Samsung brings classic radio touch to new music service – USA TODAY
Samsung is fine-tuning its approach to music on the go.
A new free streaming radio service called Milk Music (the app arrives today in the Google Play store), is now pouring out 200 ad-free stations to Samsung’s Galaxy smartphones and Note devices.
Milk will get its coming-out party beginning Friday at the South By Southwest Festival where attendees can test-drive the app at the Samsung Experience in downtown Austin.
Milk has more than 13 million songs on the stations, each of which is curated by a DJ or music expert in that genre. Samsung partnered with digital music service Slacker for its content, and has access to the entire library of music from artists including the Beatles, AC/DC and Led Zeppelin.

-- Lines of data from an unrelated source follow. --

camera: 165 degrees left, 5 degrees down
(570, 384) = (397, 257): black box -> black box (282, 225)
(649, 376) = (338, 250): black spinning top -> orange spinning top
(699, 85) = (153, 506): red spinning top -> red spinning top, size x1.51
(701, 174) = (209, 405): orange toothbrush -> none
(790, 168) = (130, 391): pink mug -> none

Unique to Milk is a circular tuning dial, similar to classic analog radio dials. “It is instant. It is literally like the old terrestrial FM dial,” says Daren Tsui of Samsung Media Solutions. “You turn it and hear it (a new station or song). We think that is going to allow you to discover music in a more organic, natural way. I’m using my ears to discover rather than a bunch of metadata.”

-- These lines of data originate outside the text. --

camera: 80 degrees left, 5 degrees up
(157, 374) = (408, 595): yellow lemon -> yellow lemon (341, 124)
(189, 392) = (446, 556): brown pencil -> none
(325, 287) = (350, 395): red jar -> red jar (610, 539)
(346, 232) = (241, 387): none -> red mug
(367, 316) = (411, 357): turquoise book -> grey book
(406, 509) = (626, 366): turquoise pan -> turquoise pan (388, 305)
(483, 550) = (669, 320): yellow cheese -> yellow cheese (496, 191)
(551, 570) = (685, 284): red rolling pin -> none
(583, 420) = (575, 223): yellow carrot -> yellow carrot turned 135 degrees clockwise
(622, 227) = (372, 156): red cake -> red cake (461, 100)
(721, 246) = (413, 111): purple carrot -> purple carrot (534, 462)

As you glide your finger around the circular dial, songs from different genres can be heard. Find a channel with a genre you like and run your finger around the inside of the dial for different channels within a genre. Tactile feedback lets you know you’re moving from one channel to another.
Samsung’s design team made Milk’s interface and functionality easy to use in an effort to woo those who currently don’t listen to mobile music offerings. For instance, you don’t even have to sign in to start listening to the app.
Many customers find current music services too hard to understand and they don’t like ads, Samsung Mobile’s Ryan Bidan says. “There’s this group of consumers who hadn’t engaged yet in mobile music for a number of reasons and there was another group of consumers who were somewhat dissatisfied with that experience,” he says.
Stations can be created for songs or artists. Then as songs play you can customize your experience by tagging songs as favorites or ones you don’t want to hear again.
As each station’s linear broadcast plays, listeners can skip six tracks on each station that they listen to within an hour. Then your skipping quotient restarts. And you can customize the tuning dial to remove genres you don’t like or swap genres for stations. Genres include Rock, Hip-Hop, Pop, Country, Alt-Indie, R&B, Jazz and others.
Also on the dial: Spotlight, where you will get exclusive music and content about artists.
Milk is a standalone music app that is separate from the for-fee Samsung Music service currently available on Galaxy and Note devices. It is available now for free on the Galaxy S III and S4, the Galaxy Note II and Note 3, as well as Galaxy Mega and Galaxy S4 Mini. The service will also be available on the S5 when it launches April 11.
Users must be on a Wi-Fi or cellular network to listen; there’s no offline listening or for-fee service at launch.
Spotify currently owns one-third of the $5 billion streaming music market that’s expected to grow to more than $46 billion by 2018, according to ABI Research.
But Samsung hopes to capture some of those paying customers — and some newcomers — with Milk. “It’s about this intuitive entertaining way to discover music, find new things that you haven’t heard before but also rediscover those old favorites you have forgotten you loved,” Bidan says.
And that could, in turn, solidify brand attachment to Samsung, says analyst Ben Bajarin of tech research firm Creative Strategies. Milk “is quite impressive. They have differentiated this service from the others,” he says. “It’s a value add (to current and potential buyers) and could help someone justify picking up a Samsung phone.”